Dr. Thomas found that a futility trial needs only 100 participants on the active drug, assuming it uses placebo data from 200 people from previous trials, and has 80% power to detect a 35% slowing of progression with a statistical significance of .05. That’s not really huge news, as futility trials have been performed in PSP before, albeit using different statistical parameters than these. 

The take-home is that the unsuccessful double-blind PSP trials of the past have provided a valuable resource in the form of their placebo groups’ data, which can allow futility trials and permit many other improvement to our current clinical trial designs in PSP. That could make the clinical trial pipeline easier, faster, cheaper and less of an obstacle to small, start-up pharma companies.

Let’s pick up and dust off

Some not-so-good news, I’m afraid: ORION trial has been discontinued for lack of benefit.

A combination of two oral drugs collectively called AMX0035 has been in a double-blind trial since late 2023. One component, sodium phenylbutyrate (brand name Buphenyl), helps brain cells get rid of misfolded, worn out or defective proteins, including tau. The other, taurursodeoxycholic acid (brain name TUDCA), stabilizes dysfunctional mitochondria. Both drugs are known to be safe in non-PSP populations, as they have long been approved and marketed for other conditions.

A few days ago, with about half of the ORION subjects having completed their 12-month double-blind observation, the sponsoring company performed an interim analysis. Their statisticians, under strict secrecy rules, “peeked” at the active drug vs. placebo assignments, comparing the groups on their degree of worsening on the PSP Rating Scale since the first visit. They found no difference, which means that allowing the remaining patients to complete their double-blind observation could never show a statistically significant improvement for the trial as a whole. Nor was there any slowing of progression on any of the secondary efficacy measures such as brain atrophy on MRI. Fortunately for the study participants, the frequency and severity of adverse effects were very low in both the active drug and placebo groups.

Where does PSP go from here, trial-wise?  Lots of places:

  • The trial of FNP-223, an oral drug that reduces abnormal phosphorylation and misfolding of tau, is nearly complete.
  • A trial of NIO-752, an anti-sense oligonucleotide injected into the spinal fluid that reduces the manufacture of tau, will start in a few months.
  • The PSP Platform Trial, which has teed up two two drugs and expects a third soon, should start later this year if changes in its NIH funding don’t stand in the way. Those are an active anti-tau vaccine called AADvac1 and AZP-2006, an oral drug that reduces inflammation and helps brain cells dispose of garbage. They will be tested separately, but using a common control group.
  • The trial of GV-1001, a subcutaneous injection that works at the RNA level to reduce brain inflammation, will probably start in 2026 or late 2025 if all goes well.  

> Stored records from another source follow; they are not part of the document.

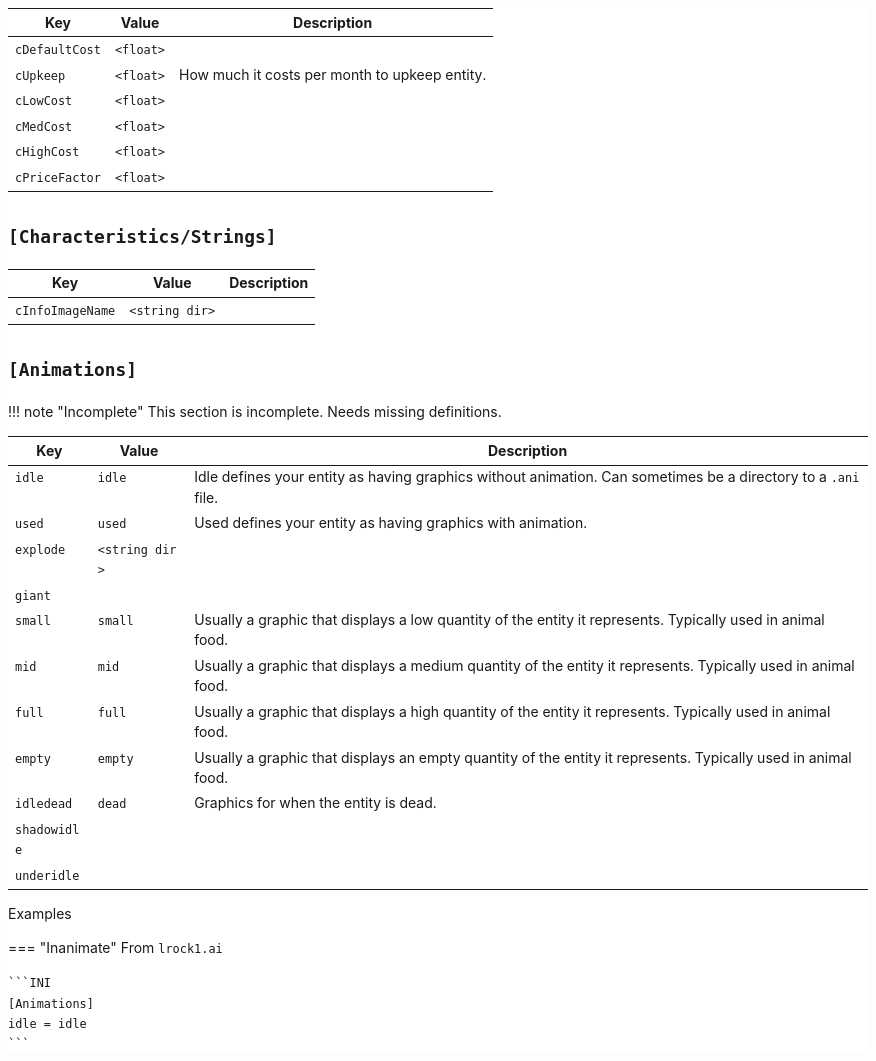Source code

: | Key                  | Value | Description|
|----------------------|------|-----|
| `cDefaultCost` | `<float>` | |
| `cUpkeep` | `<float>` | How much it costs per month to upkeep entity. | 
| `cLowCost` | `<float>` | |
| `cMedCost` | `<float>` | |
| `cHighCost` | `<float>` | |
| `cPriceFactor` | `<float>` | |

## `[Characteristics/Strings]`
| Key                  | Value | Description|
|----------------------|------|-----|
| `cInfoImageName` | `<string dir>` | |


## `[Animations]`

!!! note "Incomplete"
    This section is incomplete. Needs missing definitions.

| Key                  | Value | Description|
|----------------------|------|-----|
| `idle` | `idle` | Idle defines your entity as having graphics without animation. Can sometimes be a directory to a `.ani` file. |
| `used` | `used` | Used defines your entity as having graphics with animation. |
| `explode` | `<string dir>` | |
| `giant` | | |
| `small` | `small` | Usually a graphic that displays a low quantity of the entity it represents. Typically used in animal food. |
| `mid` | `mid` | Usually a graphic that displays a medium quantity of the entity it represents. Typically used in animal food. |   
| `full` | `full` | Usually a graphic that displays a high quantity of the entity it represents. Typically used in animal food. | 
| `empty` | `empty` | Usually a graphic that displays an empty quantity of the entity it represents. Typically used in animal food. |  
| `idledead` | `dead` | Graphics for when the entity is dead. | 
| `shadowidle` | | |
| `underidle` | | |

Examples

=== "Inanimate"
    From `lrock1.ai`

    ```INI
    [Animations]
    idle = idle
    ```
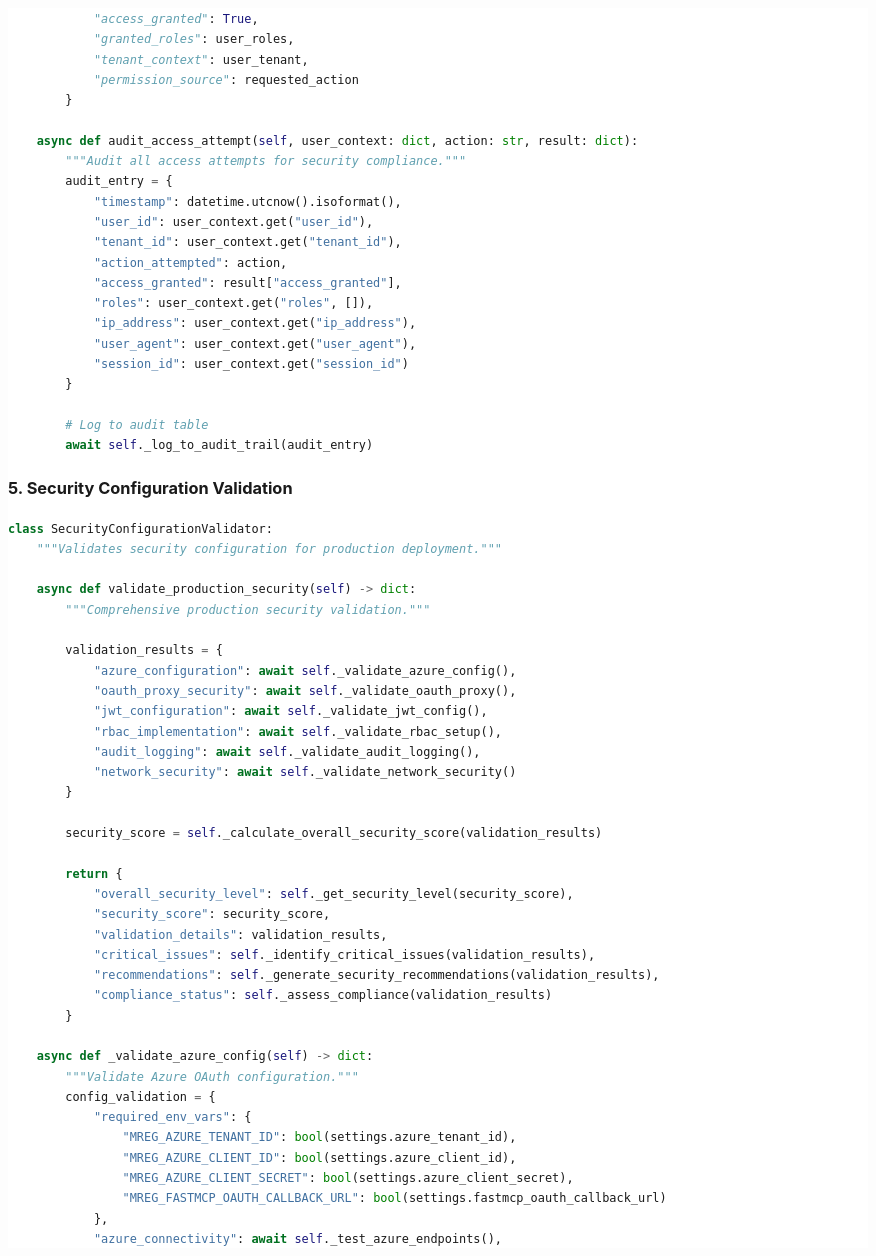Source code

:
 ```python
            "access_granted": True,
            "granted_roles": user_roles,
            "tenant_context": user_tenant,
            "permission_source": requested_action
        }
    
    async def audit_access_attempt(self, user_context: dict, action: str, result: dict):
        """Audit all access attempts for security compliance."""
        audit_entry = {
            "timestamp": datetime.utcnow().isoformat(),
            "user_id": user_context.get("user_id"),
            "tenant_id": user_context.get("tenant_id"),
            "action_attempted": action,
            "access_granted": result["access_granted"],
            "roles": user_context.get("roles", []),
            "ip_address": user_context.get("ip_address"),
            "user_agent": user_context.get("user_agent"),
            "session_id": user_context.get("session_id")
        }
        
        # Log to audit table
        await self._log_to_audit_trail(audit_entry)
```

### 5. Security Configuration Validation

```python
class SecurityConfigurationValidator:
    """Validates security configuration for production deployment."""
    
    async def validate_production_security(self) -> dict:
        """Comprehensive production security validation."""
        
        validation_results = {
            "azure_configuration": await self._validate_azure_config(),
            "oauth_proxy_security": await self._validate_oauth_proxy(),
            "jwt_configuration": await self._validate_jwt_config(),
            "rbac_implementation": await self._validate_rbac_setup(),
            "audit_logging": await self._validate_audit_logging(),
            "network_security": await self._validate_network_security()
        }
        
        security_score = self._calculate_overall_security_score(validation_results)
        
        return {
            "overall_security_level": self._get_security_level(security_score),
            "security_score": security_score,
            "validation_details": validation_results,
            "critical_issues": self._identify_critical_issues(validation_results),
            "recommendations": self._generate_security_recommendations(validation_results),
            "compliance_status": self._assess_compliance(validation_results)
        }
    
    async def _validate_azure_config(self) -> dict:
        """Validate Azure OAuth configuration."""
        config_validation = {
            "required_env_vars": {
                "MREG_AZURE_TENANT_ID": bool(settings.azure_tenant_id),
                "MREG_AZURE_CLIENT_ID": bool(settings.azure_client_id),
                "MREG_AZURE_CLIENT_SECRET": bool(settings.azure_client_secret),
                "MREG_FASTMCP_OAUTH_CALLBACK_URL": bool(settings.fastmcp_oauth_callback_url)
            },
            "azure_connectivity": await self._test_azure_endpoints(),
```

Two drugs a bit further behind in the pipeline, based on my reading of the tea leaves, are:

  • bepranemab, an anti-tau monoclonal antibody for intravenous infusion and
  • an oral reverse transcriptase inhibitor called censavudine, where the results of the Phase I trial are sparsely reported to date.

That makes five new drugs to start trials within the next year or so — plus another one or two slightly later.

I liked the ORION trial’s idea to give two drugs simultaneously to address two different parts of PSP’s pathogenesis. Many PSP experts feel that at least that many drugs will be needed to do much to slow the progression of this complex disease. That’s what has proven necessary for things like AIDS, severe hypertension and many kinds of cancer. Those are only a few examples of multi-pronged attacks turning life-threatening, progressive diseases into chronic, manageable, non-disabling conditions.

I’m bullish on the same kind of thing happening to PSP.